::: TEXT UNDER STUDY

Carole King was a 15-year-old pianist in a poodle skirt when she first took the elevator up to the Manhattan office of a record label with her stack of sheet music and her Big Apple tenacity, and asked to audition her songs. It was 1957. As a Brooklyn teenager, the daughter of a piano teacher and firefighter who separated when she was young, King had a front-row seat to the genesis of rock’n’roll. She wondered if she could be a part of it.
Too smart to then be considered cool, too determined to care, King would sign her first contract with ABC-Paramount that same year. She was a married mother of two by the age of 20, living in suburban New Jersey with her husband and lyricist, Gerry Goffin, a brooding intellectual who she met at Queens College and ushered into music. As they co-wrote singles for stars to sing into the stratosphere—Little Eva’s “The Loco-Motion,” the Shirelles’ “Will You Love Me Tomorrow,” and Aretha Franklin’s “(You Make Me Feel Like) A Natural Woman” among them—King’s own life was a source of perspective. She and Goffin worked in a cubicle with an upright piano and an overflowing ashtray at the publishing company Aldon Music, a veritable pop factory across from the Brill Building. King spiked their A.M. mini-masterpieces with the R&B melodies of her youth and brightened them with the grandeur of her beloved Rodgers and Hammerstein. Many were composed in single nights while her children were asleep.
If that’s all she ever did, she would still have been a legend. It was those pop standards that led John Lennon to remark that, when he and Paul McCartney first got together, they wanted to be “the Goffin-King of England.” It was those songs that were given to Randy Newman in demo form as examples of perfect writing (he has called King his hero), and that made James Taylor too nervous to speak to her on the night they met. But it was only a first act.

::::::
::: SOURCE DATA

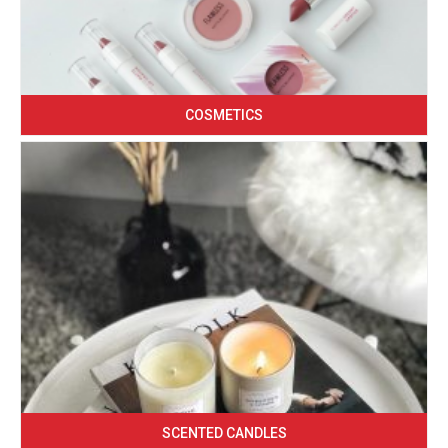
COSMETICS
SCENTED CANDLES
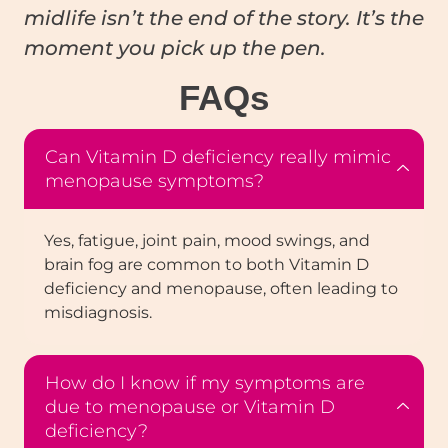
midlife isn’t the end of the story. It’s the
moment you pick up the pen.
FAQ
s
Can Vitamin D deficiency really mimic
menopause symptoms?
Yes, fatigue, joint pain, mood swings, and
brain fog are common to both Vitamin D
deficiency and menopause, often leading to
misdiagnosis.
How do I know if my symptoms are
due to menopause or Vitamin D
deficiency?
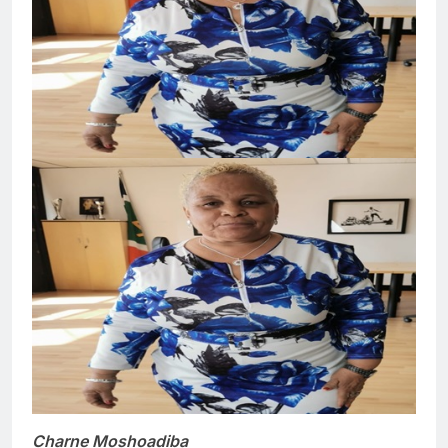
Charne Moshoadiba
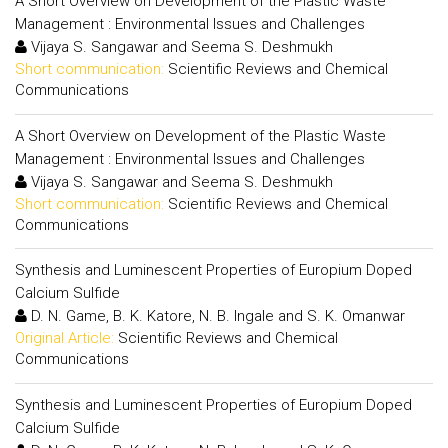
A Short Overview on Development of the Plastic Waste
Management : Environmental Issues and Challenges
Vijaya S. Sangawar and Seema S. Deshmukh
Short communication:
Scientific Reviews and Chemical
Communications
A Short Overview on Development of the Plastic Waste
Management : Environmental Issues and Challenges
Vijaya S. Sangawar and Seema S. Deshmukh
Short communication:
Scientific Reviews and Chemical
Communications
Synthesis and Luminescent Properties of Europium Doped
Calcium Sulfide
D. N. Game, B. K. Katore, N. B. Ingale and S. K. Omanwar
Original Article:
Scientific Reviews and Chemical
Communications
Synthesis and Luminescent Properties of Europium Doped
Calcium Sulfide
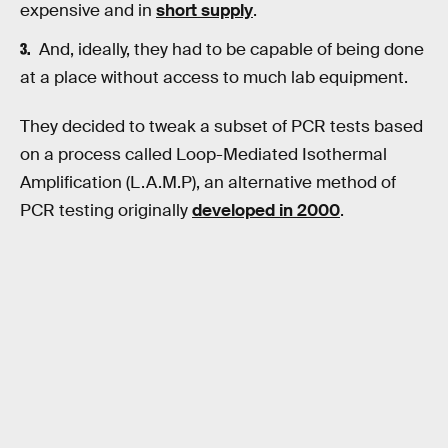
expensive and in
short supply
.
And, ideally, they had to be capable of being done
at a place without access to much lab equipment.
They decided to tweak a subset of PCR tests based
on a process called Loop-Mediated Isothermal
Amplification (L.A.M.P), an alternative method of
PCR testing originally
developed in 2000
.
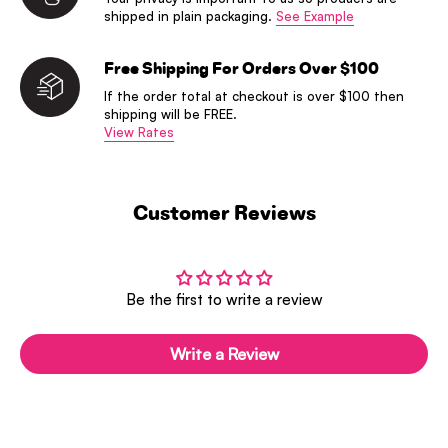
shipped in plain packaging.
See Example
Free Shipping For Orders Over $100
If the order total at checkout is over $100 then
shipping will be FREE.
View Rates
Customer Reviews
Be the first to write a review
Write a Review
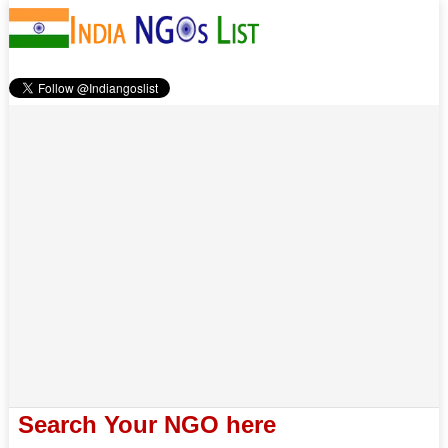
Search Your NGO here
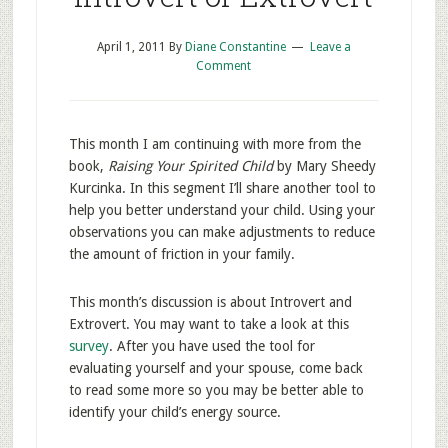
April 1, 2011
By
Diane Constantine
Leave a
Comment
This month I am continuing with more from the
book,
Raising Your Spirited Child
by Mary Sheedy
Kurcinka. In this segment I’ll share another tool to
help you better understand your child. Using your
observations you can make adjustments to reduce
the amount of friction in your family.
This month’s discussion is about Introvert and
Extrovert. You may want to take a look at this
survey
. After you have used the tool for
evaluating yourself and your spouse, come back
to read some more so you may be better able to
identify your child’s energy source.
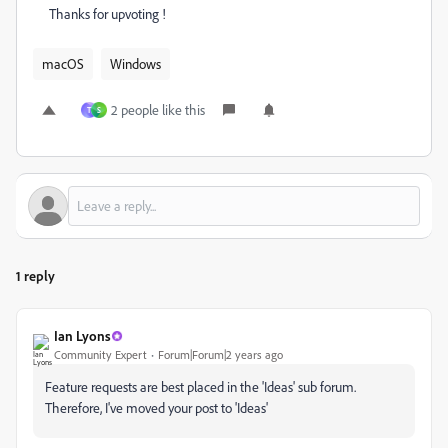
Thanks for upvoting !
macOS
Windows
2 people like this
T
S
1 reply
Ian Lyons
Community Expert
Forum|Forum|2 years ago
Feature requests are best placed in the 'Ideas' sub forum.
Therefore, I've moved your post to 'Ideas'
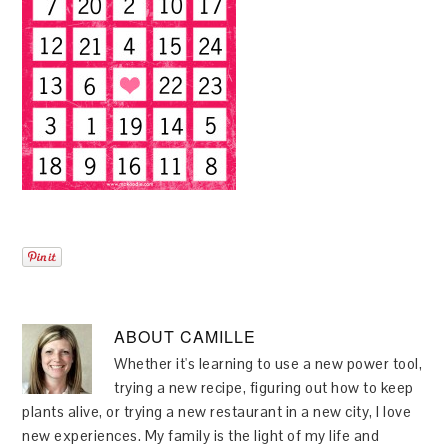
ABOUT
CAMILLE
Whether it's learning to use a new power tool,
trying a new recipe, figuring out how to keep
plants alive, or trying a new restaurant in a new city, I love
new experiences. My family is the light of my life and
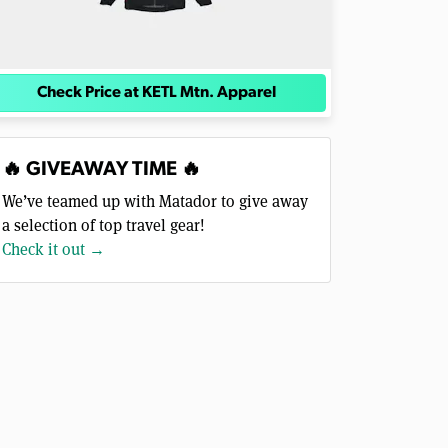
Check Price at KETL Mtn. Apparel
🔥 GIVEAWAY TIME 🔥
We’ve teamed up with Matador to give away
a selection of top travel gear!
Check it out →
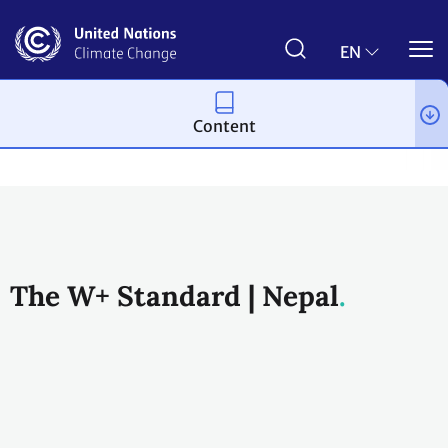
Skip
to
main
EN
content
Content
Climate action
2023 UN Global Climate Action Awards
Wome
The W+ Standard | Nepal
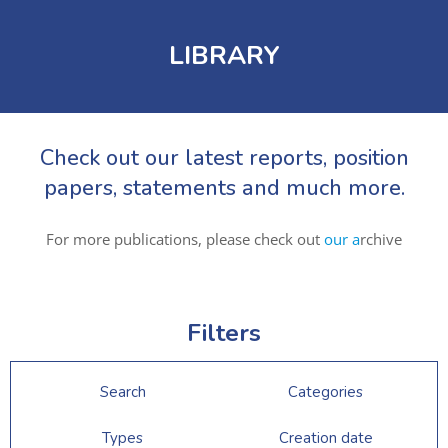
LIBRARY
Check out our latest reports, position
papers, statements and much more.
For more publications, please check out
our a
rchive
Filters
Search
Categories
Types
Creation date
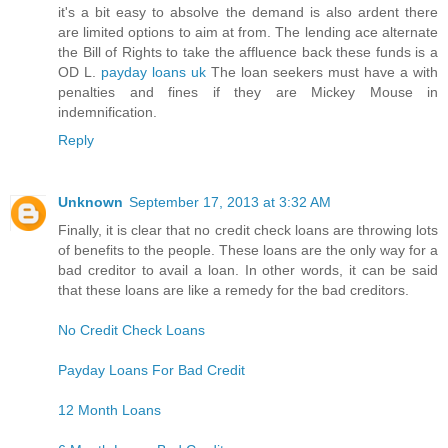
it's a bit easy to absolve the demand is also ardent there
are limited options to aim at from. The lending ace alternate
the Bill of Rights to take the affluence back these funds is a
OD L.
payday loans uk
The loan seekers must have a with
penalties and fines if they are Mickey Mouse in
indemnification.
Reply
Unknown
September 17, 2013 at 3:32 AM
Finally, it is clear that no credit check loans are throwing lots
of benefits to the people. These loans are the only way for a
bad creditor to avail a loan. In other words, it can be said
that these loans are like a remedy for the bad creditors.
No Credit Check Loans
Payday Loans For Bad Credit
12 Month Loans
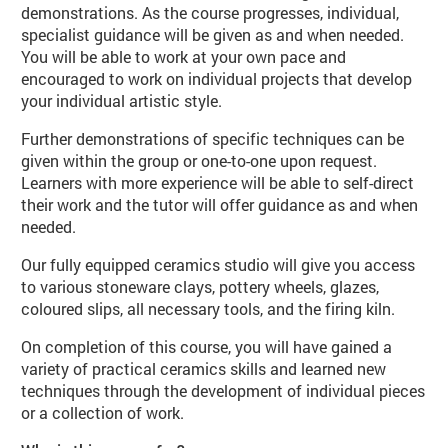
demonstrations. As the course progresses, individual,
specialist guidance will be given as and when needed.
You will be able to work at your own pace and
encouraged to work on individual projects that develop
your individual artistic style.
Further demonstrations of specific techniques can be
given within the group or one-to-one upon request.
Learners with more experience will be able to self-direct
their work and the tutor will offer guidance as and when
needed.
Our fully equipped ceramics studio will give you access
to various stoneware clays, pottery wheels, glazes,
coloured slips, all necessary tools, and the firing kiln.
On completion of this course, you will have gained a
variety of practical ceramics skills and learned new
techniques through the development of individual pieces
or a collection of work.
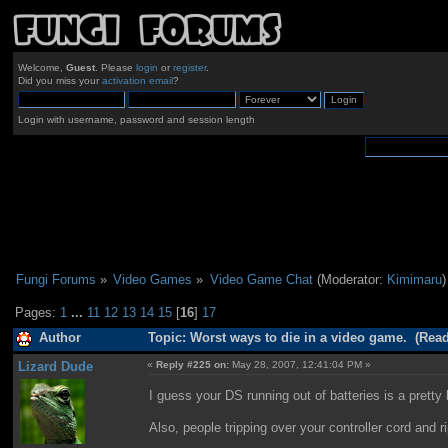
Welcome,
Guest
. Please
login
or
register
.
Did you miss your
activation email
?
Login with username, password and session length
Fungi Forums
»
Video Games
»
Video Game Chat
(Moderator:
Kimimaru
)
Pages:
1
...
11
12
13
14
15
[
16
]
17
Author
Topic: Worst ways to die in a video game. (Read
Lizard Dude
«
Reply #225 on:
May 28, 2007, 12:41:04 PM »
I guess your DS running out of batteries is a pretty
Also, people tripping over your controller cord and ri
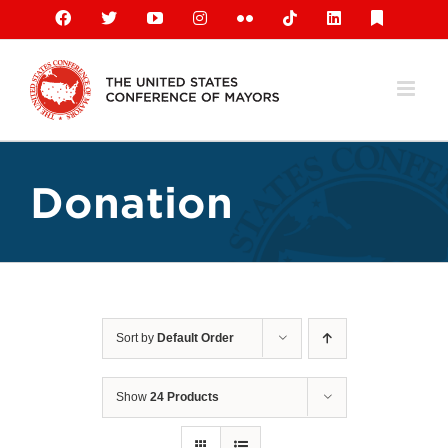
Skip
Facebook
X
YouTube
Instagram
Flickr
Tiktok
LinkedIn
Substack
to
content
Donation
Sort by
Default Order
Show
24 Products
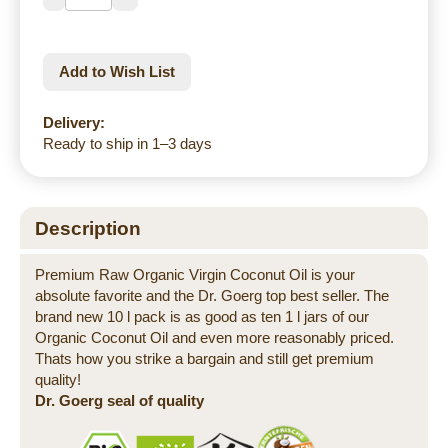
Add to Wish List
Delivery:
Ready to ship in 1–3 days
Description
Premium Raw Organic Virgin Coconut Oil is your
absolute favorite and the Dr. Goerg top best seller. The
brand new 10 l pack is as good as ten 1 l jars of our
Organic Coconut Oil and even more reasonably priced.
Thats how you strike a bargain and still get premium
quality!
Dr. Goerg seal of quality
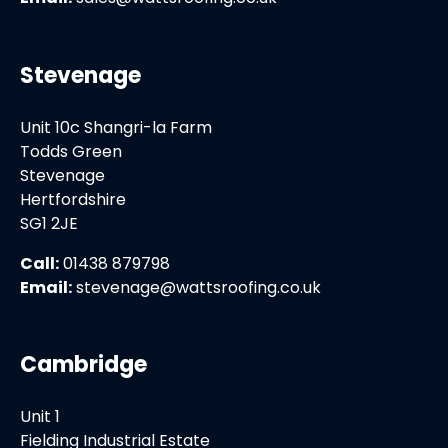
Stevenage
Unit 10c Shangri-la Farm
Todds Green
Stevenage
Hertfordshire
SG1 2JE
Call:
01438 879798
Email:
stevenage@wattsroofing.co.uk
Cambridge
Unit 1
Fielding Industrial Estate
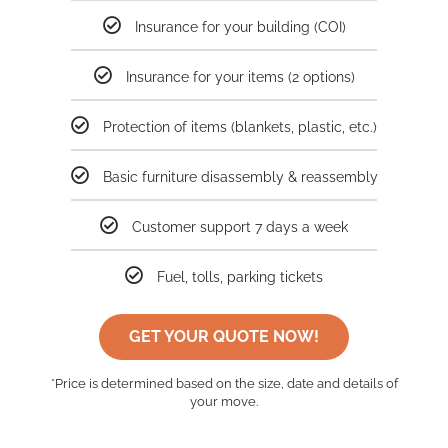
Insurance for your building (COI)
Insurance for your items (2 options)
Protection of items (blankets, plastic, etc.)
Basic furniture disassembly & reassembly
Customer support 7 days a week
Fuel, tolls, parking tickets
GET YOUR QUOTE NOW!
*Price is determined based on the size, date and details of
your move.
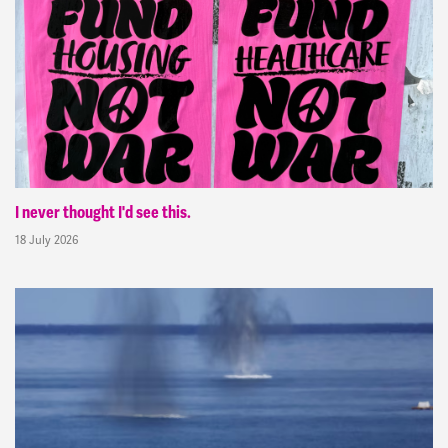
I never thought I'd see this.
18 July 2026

::::::

DIRECTIONS:
(a) Quote the section of the Carole King passage that opens with the words containing "If that’s all" and closes with "a first act.".
(b) According to the Carole King passage, which record label gave King her first contract?
(c) Pick up the passage about Carole King after its last sentence and keep writing.
The records have no connection to the passage about Carole King.

RESULTS OF THE TASKS:
(a)
If that’s all she ever did, she would still have been a legend. It was those pop standards that led John Lennon to remark that, when he and Paul McCartney first got together, they wanted to be “the Goffin-King of England.” It was those songs that were given to Randy Newman in demo form as examples of perfect writing (he has called King his hero), and that made James Taylor too nervous to speak to her on the night they met. But it was only a first act.

(b) ABC-Paramount

(c)
Tapestry was King’s second album as a bandleader, primary songwriter, unvarnished singer, and tentative recording artist—an American master of melody whose introspection became a phenomenon. At 29, she had been in the music industry for over a decade, outlasting the sea change away from bubblegum music and towards the singer-songwriter. She was skeptical of stardom. (“I didn’t think of myself as a singer,” King has said, and having written for Aretha, who could blame her?) She had also divorced her lyricist. Gathering her daughters, Louise and Sherry, and her cat, Telemachus, King moved cross-country to the Hollywood Hills, where she undertook the time-honored pop-music tradition of self-reinvention by way of self-discovery. In time, she grew spiritual, becoming a follower of the artistically beloved Swami Satchidananda. Crucially, she finally began to write her own lyrics in earnest, penning more than half the songs, and all of the peaks, of Tapestry alone.